Results: MRI confirmed similar infarct sizes and T1 values at 24 hours following stroke for both WT and KO animals. However, the blood to brain transfer constant for Gd DTPA (Kgd) demonstrated greater tissue extravasation of Gd DTPA in WT animals than KO mice (P < 0.03). In the P selectin KO mice, Delta T1 stroke -Delta T1 contralateral control cortex, decreased significantly in the Gd-DTPA(sLeX) group compared to Gd-DTPA, indicative of sLeX mediated accumulation of the targeted contrast agent. Regarding BBB function, in the P-selectin KO mice compared to WT control mice, there was an attenuation in the extravasation of IgG (P < 0.001), a trend for decreased FITC extravasation and less infiltration of PMN leukocytes (P < 0.001) thereby supporting the observed increase in Kgd permeability in stroke brain of WT compared to KO mice.
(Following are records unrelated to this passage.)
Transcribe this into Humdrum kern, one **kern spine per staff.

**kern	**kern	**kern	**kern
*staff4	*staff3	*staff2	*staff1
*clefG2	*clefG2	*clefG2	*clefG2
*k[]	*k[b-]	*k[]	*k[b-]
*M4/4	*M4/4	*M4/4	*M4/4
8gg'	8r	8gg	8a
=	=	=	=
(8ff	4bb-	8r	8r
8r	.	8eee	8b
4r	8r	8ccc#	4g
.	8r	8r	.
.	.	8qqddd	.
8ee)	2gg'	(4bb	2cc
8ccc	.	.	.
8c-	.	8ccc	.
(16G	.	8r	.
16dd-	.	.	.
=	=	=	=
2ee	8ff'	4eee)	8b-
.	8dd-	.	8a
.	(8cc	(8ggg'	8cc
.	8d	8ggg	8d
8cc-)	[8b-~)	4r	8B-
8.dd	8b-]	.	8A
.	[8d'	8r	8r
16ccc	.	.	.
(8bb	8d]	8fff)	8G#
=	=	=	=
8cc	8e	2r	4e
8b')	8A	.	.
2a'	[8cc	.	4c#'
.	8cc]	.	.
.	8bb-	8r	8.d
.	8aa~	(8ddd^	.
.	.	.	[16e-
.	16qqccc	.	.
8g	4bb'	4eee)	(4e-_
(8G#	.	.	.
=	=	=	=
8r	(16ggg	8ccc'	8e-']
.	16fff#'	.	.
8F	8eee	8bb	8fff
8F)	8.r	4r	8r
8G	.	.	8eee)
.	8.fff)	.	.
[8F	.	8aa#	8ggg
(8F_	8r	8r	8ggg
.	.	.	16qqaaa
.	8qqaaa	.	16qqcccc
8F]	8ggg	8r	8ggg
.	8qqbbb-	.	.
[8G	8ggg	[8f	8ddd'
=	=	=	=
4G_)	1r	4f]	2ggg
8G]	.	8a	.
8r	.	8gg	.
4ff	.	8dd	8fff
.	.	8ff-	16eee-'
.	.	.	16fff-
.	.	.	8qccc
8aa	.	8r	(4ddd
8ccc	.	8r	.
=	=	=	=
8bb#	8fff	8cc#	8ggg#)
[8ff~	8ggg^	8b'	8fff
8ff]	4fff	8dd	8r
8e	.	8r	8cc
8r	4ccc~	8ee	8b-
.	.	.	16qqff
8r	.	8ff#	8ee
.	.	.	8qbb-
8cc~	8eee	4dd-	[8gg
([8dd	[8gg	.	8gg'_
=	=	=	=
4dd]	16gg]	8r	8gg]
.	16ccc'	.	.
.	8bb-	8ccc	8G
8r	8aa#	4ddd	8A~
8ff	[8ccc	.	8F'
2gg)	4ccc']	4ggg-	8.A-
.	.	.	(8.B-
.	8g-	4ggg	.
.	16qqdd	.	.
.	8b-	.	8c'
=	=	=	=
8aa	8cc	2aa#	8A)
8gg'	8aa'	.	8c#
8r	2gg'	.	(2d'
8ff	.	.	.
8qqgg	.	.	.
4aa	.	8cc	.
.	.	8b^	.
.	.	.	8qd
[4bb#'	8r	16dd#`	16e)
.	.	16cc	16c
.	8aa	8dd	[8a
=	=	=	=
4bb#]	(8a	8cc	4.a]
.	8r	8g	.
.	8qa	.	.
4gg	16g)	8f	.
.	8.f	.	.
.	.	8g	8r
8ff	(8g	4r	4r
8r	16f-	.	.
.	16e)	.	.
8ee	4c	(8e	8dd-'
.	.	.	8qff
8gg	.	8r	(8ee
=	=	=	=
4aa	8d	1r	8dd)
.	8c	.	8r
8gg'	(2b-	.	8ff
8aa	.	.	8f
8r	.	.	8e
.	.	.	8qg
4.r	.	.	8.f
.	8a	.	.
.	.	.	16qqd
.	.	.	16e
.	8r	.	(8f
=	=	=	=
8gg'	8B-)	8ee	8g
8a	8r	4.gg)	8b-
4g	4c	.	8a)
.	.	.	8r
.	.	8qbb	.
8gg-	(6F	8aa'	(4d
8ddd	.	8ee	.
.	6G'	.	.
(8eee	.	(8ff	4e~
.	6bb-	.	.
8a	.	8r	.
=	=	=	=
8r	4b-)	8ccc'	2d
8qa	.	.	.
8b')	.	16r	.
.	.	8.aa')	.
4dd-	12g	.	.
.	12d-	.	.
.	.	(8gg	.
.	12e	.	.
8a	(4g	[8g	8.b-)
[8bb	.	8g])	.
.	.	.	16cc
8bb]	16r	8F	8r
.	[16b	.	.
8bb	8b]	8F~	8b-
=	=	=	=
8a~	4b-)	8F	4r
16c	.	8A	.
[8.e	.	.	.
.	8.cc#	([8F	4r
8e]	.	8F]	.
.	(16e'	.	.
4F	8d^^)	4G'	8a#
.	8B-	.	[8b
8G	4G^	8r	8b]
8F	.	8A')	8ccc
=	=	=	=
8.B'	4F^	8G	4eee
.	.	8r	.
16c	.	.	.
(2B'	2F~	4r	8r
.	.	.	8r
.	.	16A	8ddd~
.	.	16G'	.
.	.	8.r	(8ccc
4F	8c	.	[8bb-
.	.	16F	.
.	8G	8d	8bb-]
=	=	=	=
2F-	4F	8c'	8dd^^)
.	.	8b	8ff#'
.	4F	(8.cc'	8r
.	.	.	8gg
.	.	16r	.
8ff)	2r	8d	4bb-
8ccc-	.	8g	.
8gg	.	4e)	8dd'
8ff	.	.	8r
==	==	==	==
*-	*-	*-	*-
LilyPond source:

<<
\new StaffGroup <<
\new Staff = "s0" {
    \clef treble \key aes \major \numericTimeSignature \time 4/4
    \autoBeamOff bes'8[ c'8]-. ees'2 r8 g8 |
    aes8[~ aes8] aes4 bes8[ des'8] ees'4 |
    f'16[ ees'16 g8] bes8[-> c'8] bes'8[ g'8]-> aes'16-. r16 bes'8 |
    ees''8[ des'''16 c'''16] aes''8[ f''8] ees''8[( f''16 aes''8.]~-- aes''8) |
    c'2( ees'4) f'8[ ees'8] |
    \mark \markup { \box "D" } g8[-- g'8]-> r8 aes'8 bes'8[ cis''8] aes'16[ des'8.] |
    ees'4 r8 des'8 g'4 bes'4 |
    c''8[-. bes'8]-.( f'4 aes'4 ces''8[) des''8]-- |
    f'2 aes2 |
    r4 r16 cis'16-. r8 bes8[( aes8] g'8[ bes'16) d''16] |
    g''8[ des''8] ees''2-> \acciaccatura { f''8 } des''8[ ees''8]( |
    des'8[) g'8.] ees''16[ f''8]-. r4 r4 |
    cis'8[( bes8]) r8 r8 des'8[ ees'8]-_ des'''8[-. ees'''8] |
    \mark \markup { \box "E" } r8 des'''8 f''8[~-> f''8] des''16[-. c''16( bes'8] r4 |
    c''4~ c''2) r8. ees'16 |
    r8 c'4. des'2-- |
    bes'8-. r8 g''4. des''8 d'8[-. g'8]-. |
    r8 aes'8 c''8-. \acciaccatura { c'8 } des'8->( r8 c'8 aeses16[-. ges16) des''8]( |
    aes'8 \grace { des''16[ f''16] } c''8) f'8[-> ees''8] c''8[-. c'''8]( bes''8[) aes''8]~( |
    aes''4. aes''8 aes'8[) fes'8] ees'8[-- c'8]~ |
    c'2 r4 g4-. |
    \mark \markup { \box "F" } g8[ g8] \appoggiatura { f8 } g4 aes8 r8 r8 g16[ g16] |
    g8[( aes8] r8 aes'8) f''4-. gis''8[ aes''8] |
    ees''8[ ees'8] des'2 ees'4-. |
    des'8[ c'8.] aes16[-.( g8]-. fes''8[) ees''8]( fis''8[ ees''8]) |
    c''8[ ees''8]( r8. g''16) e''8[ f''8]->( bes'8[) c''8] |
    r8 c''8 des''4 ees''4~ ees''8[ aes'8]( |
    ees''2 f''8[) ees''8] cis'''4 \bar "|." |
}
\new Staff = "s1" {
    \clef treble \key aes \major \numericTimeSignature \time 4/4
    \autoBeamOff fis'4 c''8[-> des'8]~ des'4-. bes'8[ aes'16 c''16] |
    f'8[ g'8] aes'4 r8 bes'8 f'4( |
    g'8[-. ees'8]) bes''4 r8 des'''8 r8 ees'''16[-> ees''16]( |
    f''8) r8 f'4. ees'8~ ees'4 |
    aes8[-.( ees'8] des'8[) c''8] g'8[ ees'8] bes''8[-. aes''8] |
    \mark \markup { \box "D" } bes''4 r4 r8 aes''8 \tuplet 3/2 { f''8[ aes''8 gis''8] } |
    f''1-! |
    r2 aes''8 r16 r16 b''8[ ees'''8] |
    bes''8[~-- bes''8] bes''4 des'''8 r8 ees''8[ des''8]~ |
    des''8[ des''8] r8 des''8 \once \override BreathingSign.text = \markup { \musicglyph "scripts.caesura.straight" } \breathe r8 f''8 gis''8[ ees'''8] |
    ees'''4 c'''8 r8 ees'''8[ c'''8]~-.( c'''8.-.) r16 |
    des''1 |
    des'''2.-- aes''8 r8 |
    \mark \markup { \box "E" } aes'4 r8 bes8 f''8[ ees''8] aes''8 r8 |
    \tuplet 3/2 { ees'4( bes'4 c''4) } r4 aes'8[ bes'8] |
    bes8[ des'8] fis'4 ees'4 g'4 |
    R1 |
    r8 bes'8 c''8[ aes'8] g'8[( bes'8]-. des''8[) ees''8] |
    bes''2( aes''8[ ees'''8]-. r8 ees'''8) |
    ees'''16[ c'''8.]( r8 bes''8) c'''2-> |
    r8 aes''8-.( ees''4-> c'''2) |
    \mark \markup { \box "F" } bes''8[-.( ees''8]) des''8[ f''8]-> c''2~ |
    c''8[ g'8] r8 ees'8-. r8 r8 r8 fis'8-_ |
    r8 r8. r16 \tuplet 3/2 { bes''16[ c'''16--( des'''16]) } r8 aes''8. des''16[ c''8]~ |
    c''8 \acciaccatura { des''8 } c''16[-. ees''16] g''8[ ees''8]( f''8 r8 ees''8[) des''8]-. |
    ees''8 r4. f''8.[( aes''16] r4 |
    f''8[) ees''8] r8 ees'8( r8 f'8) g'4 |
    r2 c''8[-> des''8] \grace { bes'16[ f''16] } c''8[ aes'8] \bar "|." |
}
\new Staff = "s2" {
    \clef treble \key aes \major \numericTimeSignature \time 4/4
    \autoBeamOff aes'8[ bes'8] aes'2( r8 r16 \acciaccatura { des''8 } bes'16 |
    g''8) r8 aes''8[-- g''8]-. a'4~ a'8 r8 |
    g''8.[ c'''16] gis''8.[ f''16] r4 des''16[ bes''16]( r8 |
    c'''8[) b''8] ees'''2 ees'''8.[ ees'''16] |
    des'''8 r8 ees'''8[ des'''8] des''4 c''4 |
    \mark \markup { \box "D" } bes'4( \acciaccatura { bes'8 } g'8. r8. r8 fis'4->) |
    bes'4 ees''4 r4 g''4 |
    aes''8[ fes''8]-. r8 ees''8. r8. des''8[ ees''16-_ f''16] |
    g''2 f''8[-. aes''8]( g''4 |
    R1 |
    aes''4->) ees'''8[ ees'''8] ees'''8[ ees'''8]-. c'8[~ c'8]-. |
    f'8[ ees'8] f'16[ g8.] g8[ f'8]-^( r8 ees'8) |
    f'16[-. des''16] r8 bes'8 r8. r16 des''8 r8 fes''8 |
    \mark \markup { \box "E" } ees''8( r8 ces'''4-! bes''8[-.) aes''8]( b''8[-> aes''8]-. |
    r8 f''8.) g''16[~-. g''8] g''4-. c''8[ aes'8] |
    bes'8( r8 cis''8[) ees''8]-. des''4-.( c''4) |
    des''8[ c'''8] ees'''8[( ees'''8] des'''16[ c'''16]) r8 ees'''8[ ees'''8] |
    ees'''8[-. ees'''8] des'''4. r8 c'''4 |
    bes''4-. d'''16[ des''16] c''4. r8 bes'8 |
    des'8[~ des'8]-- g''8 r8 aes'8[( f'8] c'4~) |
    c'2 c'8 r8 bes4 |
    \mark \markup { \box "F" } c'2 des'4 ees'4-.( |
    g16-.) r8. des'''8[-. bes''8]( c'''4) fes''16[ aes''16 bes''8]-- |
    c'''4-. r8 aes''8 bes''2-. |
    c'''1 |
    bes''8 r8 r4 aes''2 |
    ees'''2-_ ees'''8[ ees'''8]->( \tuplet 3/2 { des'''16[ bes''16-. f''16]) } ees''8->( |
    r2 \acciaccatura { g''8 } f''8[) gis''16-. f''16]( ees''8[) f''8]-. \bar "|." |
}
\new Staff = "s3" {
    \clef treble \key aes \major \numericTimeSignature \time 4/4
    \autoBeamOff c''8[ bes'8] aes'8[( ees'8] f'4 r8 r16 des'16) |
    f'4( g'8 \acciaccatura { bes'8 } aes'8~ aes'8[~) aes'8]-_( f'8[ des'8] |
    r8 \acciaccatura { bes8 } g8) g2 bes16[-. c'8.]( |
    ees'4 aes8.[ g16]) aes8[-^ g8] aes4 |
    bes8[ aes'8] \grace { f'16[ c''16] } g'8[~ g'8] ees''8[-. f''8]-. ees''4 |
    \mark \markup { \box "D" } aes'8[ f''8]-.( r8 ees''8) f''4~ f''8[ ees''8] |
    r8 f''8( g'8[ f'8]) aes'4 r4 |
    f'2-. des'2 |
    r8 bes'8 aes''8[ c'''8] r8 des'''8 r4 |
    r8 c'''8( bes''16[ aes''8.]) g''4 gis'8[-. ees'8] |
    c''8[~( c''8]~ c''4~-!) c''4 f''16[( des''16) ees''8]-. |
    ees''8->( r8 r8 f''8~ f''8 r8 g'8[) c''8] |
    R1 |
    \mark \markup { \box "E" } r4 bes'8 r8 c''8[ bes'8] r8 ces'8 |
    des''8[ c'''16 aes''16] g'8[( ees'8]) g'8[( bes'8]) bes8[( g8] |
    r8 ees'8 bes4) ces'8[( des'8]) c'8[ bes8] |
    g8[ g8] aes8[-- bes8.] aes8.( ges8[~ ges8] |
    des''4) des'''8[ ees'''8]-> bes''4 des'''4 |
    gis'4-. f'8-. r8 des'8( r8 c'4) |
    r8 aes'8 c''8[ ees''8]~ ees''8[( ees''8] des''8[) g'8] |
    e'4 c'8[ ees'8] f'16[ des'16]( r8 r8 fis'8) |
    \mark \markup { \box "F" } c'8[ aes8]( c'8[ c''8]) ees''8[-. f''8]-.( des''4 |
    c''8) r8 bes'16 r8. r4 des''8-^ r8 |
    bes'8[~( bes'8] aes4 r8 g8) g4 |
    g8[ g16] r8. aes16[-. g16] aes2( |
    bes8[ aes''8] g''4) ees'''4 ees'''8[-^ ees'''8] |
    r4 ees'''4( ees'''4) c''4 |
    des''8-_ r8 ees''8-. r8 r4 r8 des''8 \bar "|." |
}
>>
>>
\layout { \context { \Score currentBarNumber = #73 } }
Conclusion: P-selectin expression contributes to enhanced BBB dysfunction at 24 hours after transient focal cerebral ischemia.

Figure 1

Effects of transient cerebral ischemia on mean infarct volume and mean cerebral. T₁. Twenty four hours following 30 min. of middle cerebral artery occlusion infarct volumes (mean ± SD) were similar in wild-type mice (WT) or P-selectin knockout (KO) mice administered either gadolinium-DTPA (Gd) or Gd-DTPA conjugated with sialyl Lewis X (sLex) (A). Also, shown are T₁ values in the ischemic brain prior to contrast administration. (mean ± SD) (B). Values were similar in all groups (n.s.).

Figure 2

Effect of transient focal cerebral ischemia on the transfer constant (K_Gd) for Gd-DTPA into brain. Shown in the upper panel (A) are the Patlak Plots used to determine K_Gd. The y-axis in these plots is the ratio of the tissue concentration of contrast C_tiss(t), divided by the arterial plasma concentration at that time, i.e. Ca(t)/(1-Hct), where Hct is the arterial hematocrit. The tissue concentration was determined from measures of tissue T₁ and the blood concentration was estimated from T₁ in the sagittal sinus. The slope provides a measure of K_Gd. The lower Panel (B) shows that mean K_Gd values for Gd-DTPA are less in P-selectin knockout animals compared to Wildtype controls. * P < 0.03, P-selectin Knockouts compared to Wild type groups, ipsilaterally.

Figure 3

Magnetic resonance molecular imaging with Gd-DTPA-(sLe^X). In knockout (KO) mice there was increasing effects of targeted contrast Gd-DTPA-(sLe^X) on tissue T₁ levels in the stroke compared to the contralateral control hemisphere not observed with non-targetted contrast or Gd-DTPA. *P < 0.05 and **P < 0.01. In wild type (WT) animals the administration of Gd-DTPA-(sLe^X) or Gd-DTPA resulted in a decrease in T₁ in the stroke compared to contralateral control hemisphere in both groups but there no statistical difference between groups.

Figure 4

IgG extravasation and polymorphonuclear (PMN) leukocyte infiltration after acute stroke. The contralateral - ipsilateral difference in IgG staining was greater in wild-type than in sham surgery or P-selectin-deficient mice (A), indicating more severe BBB injury in mice expressing P-selectin (* p < 0.05 for wild-type vs. knockout (KO) mice). Also shown are representative sections stained for IgG immunohistochemistry from sham, wild type and P selectin KO mice (B). Numbers PMN leukocytes was greater in ischemic brains of wild-type animals compared to those in P-selectin deficient animals or shams (C) (* p < 0.05, vs sham). Representative intravital microscopy images of the pial vessels obtained either immediately or 30 minutes after intravenous administration of FITC-dextran (2000 kDa) in a wild-type mouse or a P-selectin knockout mouse at 24 hours after transient middle cerebral artery occlusion or a mouse subjected to sham surgery (D), FITC extravasation is evident in the wild-type mouse expressing P-selectin but not in the P-selectin KO animal.